◆ **What needs to be done**:
Repeat each record exactly, skipping the pictures.

----- Material provided -----

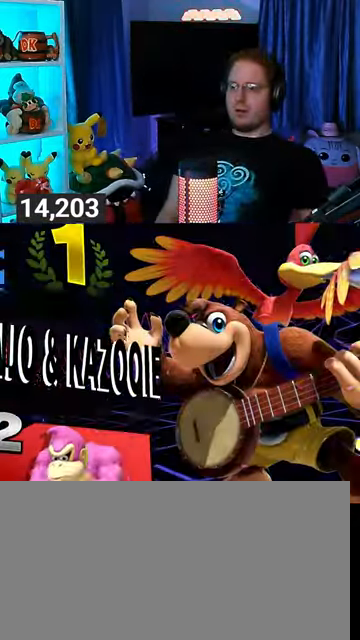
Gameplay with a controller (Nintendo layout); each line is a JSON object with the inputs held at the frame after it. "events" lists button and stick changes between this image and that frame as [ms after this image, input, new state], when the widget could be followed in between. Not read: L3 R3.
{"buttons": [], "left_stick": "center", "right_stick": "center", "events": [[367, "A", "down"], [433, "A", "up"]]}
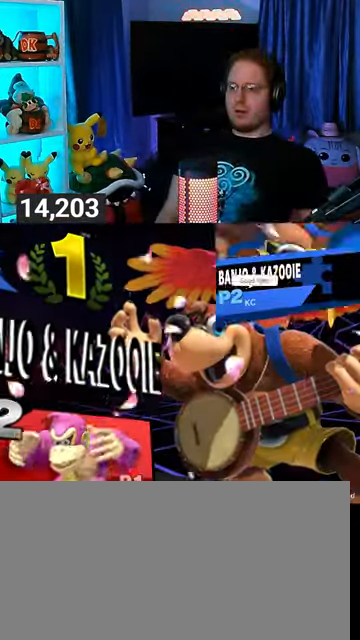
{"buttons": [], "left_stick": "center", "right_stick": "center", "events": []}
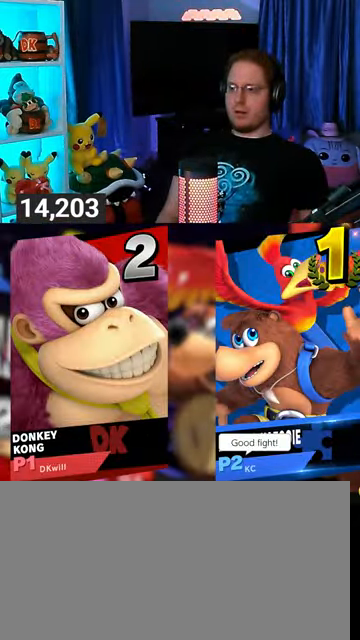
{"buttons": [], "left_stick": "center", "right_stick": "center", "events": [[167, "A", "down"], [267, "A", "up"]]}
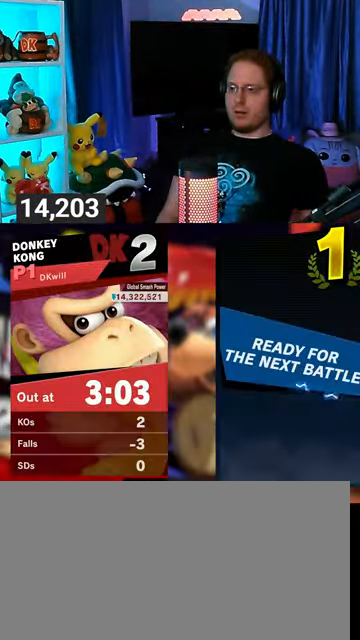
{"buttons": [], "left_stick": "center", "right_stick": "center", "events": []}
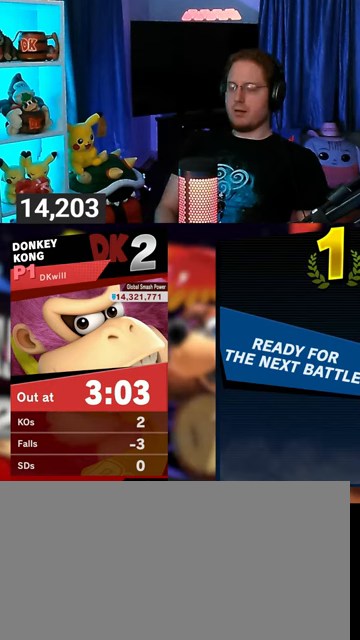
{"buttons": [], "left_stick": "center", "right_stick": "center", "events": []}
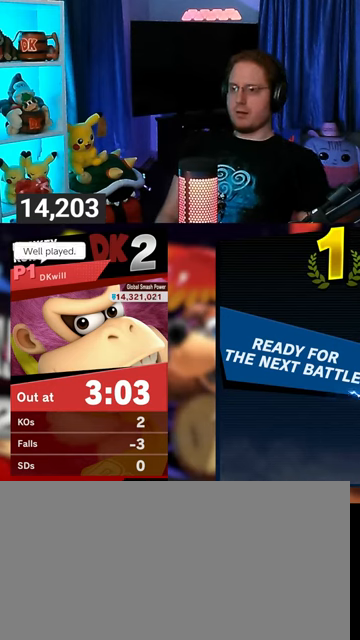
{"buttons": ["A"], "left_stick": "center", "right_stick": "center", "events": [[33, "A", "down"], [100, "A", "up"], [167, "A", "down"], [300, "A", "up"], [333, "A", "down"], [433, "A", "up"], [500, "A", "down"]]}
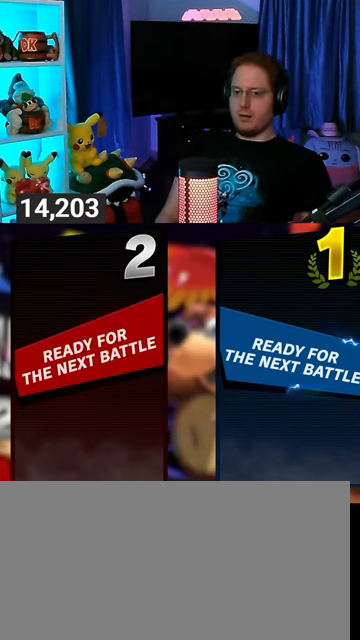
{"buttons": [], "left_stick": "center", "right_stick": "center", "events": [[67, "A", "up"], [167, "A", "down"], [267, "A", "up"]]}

-----

◆ **Exercise solution**:
Gameplay with a controller (Nintendo layout); each line is a JSON object with the inputs held at the frame after it. "events" lists button and stick changes between this image and that frame as [ms after this image, input, new state], when the widget could be followed in between. Not read: L3 R3.
{"buttons": [], "left_stick": "center", "right_stick": "center", "events": [[367, "A", "down"], [433, "A", "up"]]}
{"buttons": [], "left_stick": "center", "right_stick": "center", "events": []}
{"buttons": [], "left_stick": "center", "right_stick": "center", "events": [[167, "A", "down"], [267, "A", "up"]]}
{"buttons": [], "left_stick": "center", "right_stick": "center", "events": []}
{"buttons": [], "left_stick": "center", "right_stick": "center", "events": []}
{"buttons": ["A"], "left_stick": "center", "right_stick": "center", "events": [[33, "A", "down"], [100, "A", "up"], [167, "A", "down"], [300, "A", "up"], [333, "A", "down"], [433, "A", "up"], [500, "A", "down"]]}
{"buttons": [], "left_stick": "center", "right_stick": "center", "events": [[67, "A", "up"], [167, "A", "down"], [267, "A", "up"]]}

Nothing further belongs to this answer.